## STATED PROBLEM
Update the portion of the data that opens at its start and closes with the line containing "vignetting: fall-off radius 60.8%" by changing "developed" to "processed". Leave everything else unchanged.

## RECORDS SHOWN
--- BEGIN ---

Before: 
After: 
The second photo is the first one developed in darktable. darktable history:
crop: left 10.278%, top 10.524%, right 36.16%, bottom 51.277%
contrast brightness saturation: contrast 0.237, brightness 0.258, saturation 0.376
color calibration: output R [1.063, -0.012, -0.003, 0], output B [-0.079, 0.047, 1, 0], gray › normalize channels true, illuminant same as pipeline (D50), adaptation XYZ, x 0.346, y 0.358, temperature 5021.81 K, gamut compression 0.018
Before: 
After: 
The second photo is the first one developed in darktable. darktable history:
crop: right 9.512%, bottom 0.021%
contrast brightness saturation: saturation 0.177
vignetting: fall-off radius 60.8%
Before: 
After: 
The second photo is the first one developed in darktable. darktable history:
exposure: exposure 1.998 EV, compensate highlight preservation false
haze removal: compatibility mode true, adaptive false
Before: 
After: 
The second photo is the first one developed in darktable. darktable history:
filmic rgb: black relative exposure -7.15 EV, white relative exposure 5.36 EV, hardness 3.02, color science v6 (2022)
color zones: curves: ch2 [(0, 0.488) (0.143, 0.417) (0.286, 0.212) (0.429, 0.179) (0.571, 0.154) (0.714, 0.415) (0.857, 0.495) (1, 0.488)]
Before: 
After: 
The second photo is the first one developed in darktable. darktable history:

--- END ---

## RESULT FOR THIS EXERCISE
Before: 
After: 
The second photo is the first one processed in darktable. darktable history:
crop: left 10.278%, top 10.524%, right 36.16%, bottom 51.277%
contrast brightness saturation: contrast 0.237, brightness 0.258, saturation 0.376
color calibration: output R [1.063, -0.012, -0.003, 0], output B [-0.079, 0.047, 1, 0], gray › normalize channels true, illuminant same as pipeline (D50), adaptation XYZ, x 0.346, y 0.358, temperature 5021.81 K, gamut compression 0.018
Before: 
After: 
The second photo is the first one processed in darktable. darktable history:
crop: right 9.512%, bottom 0.021%
contrast brightness saturation: saturation 0.177
vignetting: fall-off radius 60.8%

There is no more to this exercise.